● REQUIRED WORK:
Pick every line from the data below that contains the string "lines" and copy it.
══ DATA SHOWN
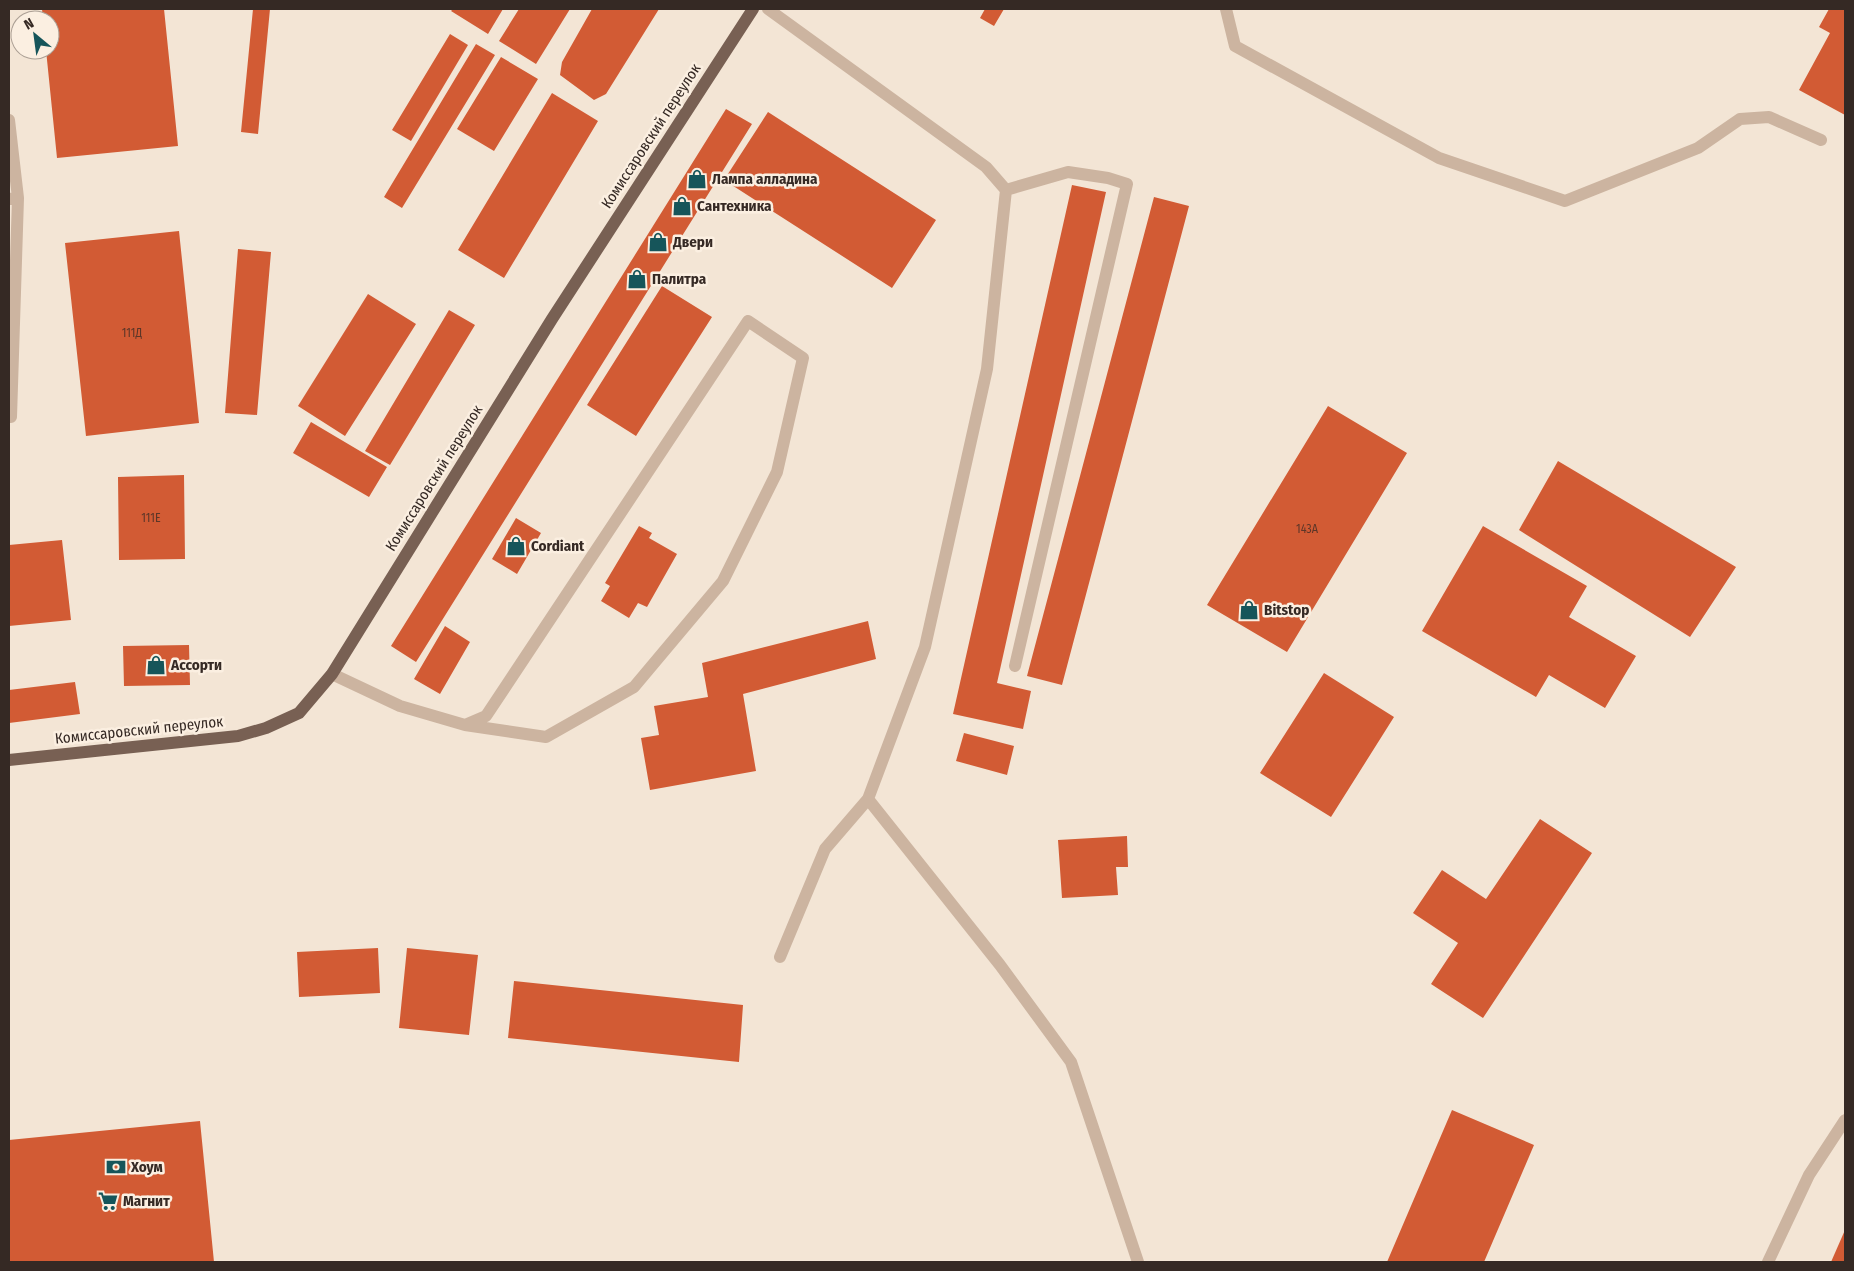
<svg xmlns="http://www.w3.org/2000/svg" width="1854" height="1271" font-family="'Fira Sans Condensed',sans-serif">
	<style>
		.building { fill: #d25b34 }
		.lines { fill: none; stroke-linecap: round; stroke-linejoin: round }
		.lane { stroke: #ccb4a0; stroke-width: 12 }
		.primary { stroke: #786053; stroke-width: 12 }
		.labels { text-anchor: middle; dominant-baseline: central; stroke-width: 5; stroke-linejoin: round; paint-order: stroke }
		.number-label { font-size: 12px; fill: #5c3628 }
		.street-label { font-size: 15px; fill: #352924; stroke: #fbefe1 }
		.poi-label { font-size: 15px; font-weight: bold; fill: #352924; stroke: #fbefe1; text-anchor: start }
	</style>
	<rect width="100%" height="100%" fill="#f3e5d5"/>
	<path class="building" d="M42 9H164L178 146 57 158 46 50H50V20H43Z
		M253 9H270L258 134 241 132Z
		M453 9H503L488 34 451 11Z
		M519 9H570L536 64 499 41Z
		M592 9H659L606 94 594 100 560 75 562 62Z
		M985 9H1004L994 26 980 18Z
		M1829 9H1845V115L1799 90 1830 33 1819 27Z
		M450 34 468 45 411 141 392 130Z
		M476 44 495 55 402 208 384 197Z
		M501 57 538 79 494 151 457 129Z
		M552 93 598 121 504 278 458 250Z
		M726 109 752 124 416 662 391 646Z
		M768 112 936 220 892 288 724 180Z
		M1072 185 1106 192 997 683 1031 691 1023 729 953 714Z
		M1154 197 1189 206 1062 685 1027 676Z
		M179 231 199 423 86 436 65 243Z
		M238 249 271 252 257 415 225 413Z
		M662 286 712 317 636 436 587 405Z
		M368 294 416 324 345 436 298 406Z
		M449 310 475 325 390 465 365 451Z
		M1328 406 1407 453 1287 652 1207 605Z
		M311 422 387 467 369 497 293 453Z
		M1558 461 1736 567 1690 637 1519 530Z
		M184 475 185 559 119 560 118 477Z
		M516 518 541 533 517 574 492 559Z
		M639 526 652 533 649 538 677 554 647 607 638 603 629 618 601 601 610 586 605 583Z
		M1483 526 1587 586 1569 617 1636 656 1605 708 1549 675 1536 697 1422 631Z
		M62 540 71 620 9 626V545Z
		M868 621 876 659 743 694 756 771 650 790 641 738 659 735 654 706 708 697 702 663Z
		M445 626 470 642 440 694 414 679Z
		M189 645 190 685 124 686 123 646Z
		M1324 673 1394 717 1331 817 1260 773Z
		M75 682 80 714 9 723V690Z
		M964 733 1014 746 1007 775 956 761Z
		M1540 819 1592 853 1483 1018 1431 984 1458 943 1413 913 1442 870 1486 899Z
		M1127 836 1128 867H1116L1118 895 1062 898 1058 840Z
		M378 948 380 993 299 997 297 952Z
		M407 948 478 955 469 1035 399 1028Z
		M514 981 743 1005 739 1062 508 1038Z
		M1452 1110 1534 1145 1484 1262H1387Z
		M200 1121 214 1262H9V1140Z
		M1845 1230V1262H1831Z"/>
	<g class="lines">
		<path class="lane" d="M768 9 986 167 1006 190 987 369 925 647 868 799 825 849 780 957
			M1226 9 1235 46 1439 158 1565 201 1698 148 1740 119 1769 117 1821 140
			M9 120 18 198 9 199
			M1006 190 1068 172 1108 178 1127 184 1015 666
			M9 417H11L18 198
			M332 674 400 706 465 725 486 716 748 321 803 358 777 472 723 581 634 687 546 737 465 725
			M868 799 1000 965 1071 1062 1138 1262
			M1768 1262 1809 1175 1845 1120"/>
		<path class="primary" d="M9 760 238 736 266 728 299 713 332 674 552 319 753 9"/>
	</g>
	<defs>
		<symbol id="shop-bare" viewBox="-9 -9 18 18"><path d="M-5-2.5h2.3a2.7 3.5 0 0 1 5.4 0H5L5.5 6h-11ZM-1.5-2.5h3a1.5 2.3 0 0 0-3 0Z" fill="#16555a" stroke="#fbefe1" stroke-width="2.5" paint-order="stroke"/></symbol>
		<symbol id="bank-bare" viewBox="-9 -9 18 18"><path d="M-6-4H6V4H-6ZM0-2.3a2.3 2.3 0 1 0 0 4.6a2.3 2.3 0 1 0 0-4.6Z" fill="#16555a" stroke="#fbefe1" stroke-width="2.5" paint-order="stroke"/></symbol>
		<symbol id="supermarket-bare" viewBox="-9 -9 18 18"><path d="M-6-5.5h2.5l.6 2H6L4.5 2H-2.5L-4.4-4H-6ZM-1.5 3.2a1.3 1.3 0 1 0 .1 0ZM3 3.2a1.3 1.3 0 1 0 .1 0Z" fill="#16555a" stroke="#fbefe1" stroke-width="2.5" paint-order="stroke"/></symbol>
	</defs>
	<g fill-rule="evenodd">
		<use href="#shop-bare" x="683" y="165" width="28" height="28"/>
		<use href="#shop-bare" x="668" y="192" width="28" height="28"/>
		<use href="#shop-bare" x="644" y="228" width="28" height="28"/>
		<use href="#shop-bare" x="623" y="265" width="28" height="28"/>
		<use href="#shop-bare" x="502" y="532" width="28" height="28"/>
		<use href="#shop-bare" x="1235" y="596" width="28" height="28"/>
		<use href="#shop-bare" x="142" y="651" width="28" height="28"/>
		<use href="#bank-bare" x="102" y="1153" width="28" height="28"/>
		<use href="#supermarket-bare" x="94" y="1187" width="28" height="28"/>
	</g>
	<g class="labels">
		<g class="number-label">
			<text x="132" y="333">111Д</text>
			<text x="151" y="518">111Е</text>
			<text x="1307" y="529">143А</text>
		</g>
		<g class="street-label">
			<text transform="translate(651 136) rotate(-57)">Комиссаровский переулок</text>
			<text transform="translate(434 478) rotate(-58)">Комиссаровский переулок</text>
			<text transform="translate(139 730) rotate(-6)">Комиссаровский переулок</text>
		</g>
		<g class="poi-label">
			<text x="712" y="179">Лампа алладина</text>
			<text x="697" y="206">Сантехника</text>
			<text x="673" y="242">Двери</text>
			<text x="652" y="279">Палитра</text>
			<text x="531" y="546">Cordiant</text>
			<text x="1264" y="610">Bitstop</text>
			<text x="171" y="665">Ассорти</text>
			<text x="131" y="1167">Хоум</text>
			<text x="123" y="1201">Магнит</text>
		</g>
	</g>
	<rect width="1854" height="1271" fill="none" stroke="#352924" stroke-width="20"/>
	<g transform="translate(35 35) rotate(331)"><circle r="24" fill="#fbefe1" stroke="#aca095"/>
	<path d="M0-4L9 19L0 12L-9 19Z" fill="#16555a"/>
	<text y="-8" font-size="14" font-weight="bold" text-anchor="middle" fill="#352924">N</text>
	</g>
</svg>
════
● YOUR SOLUTION:
		.lines { fill: none; stroke-linecap: round; stroke-linejoin: round }
	<g class="lines">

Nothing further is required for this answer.